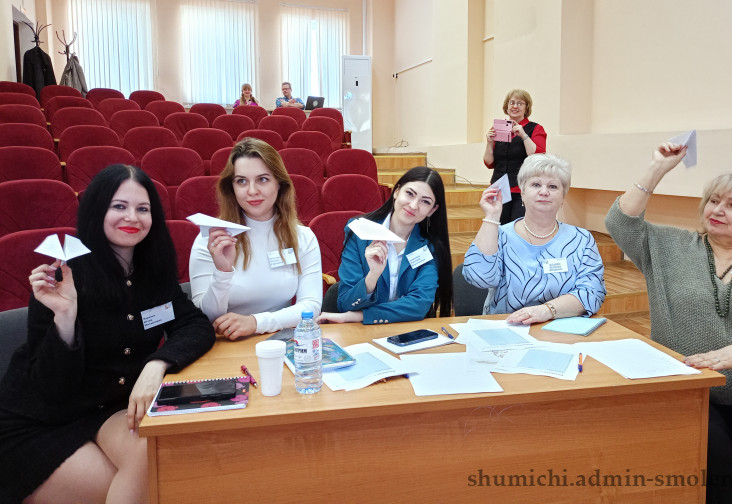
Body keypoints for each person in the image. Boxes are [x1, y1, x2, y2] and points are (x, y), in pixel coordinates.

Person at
++++++++++
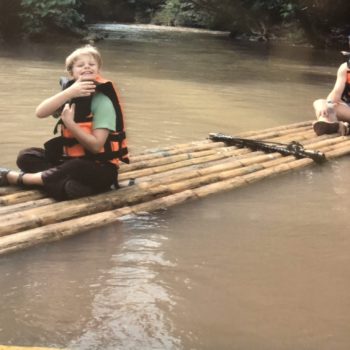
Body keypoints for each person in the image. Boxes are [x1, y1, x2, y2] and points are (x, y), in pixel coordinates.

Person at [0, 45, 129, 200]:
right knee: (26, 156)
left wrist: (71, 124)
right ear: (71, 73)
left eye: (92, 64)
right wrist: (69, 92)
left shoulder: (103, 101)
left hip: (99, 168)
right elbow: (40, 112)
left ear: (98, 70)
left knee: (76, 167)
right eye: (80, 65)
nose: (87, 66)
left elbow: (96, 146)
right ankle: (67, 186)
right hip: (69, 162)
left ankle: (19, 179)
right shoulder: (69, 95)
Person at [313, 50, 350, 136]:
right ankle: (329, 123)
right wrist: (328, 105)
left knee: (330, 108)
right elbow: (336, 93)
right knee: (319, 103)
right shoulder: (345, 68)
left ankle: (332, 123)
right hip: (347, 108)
++++++++++
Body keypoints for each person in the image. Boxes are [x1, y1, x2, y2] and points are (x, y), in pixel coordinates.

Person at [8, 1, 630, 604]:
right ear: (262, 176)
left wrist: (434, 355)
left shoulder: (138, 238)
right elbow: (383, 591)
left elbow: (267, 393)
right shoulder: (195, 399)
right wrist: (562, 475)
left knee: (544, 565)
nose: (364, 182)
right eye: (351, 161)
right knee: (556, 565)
++++++++++
▸ **Task details**: For the lines above, output exactly those from the line containing "left ankle: (19, 179)" through the line containing "right hip: (347, 108)", and skip the others.

▸ **Solution for this problem**:
left ankle: (19, 179)
right shoulder: (69, 95)
Person at [313, 50, 350, 136]:
right ankle: (329, 123)
right wrist: (328, 105)
left knee: (330, 108)
right elbow: (336, 93)
right knee: (319, 103)
right shoulder: (345, 68)
left ankle: (332, 123)
right hip: (347, 108)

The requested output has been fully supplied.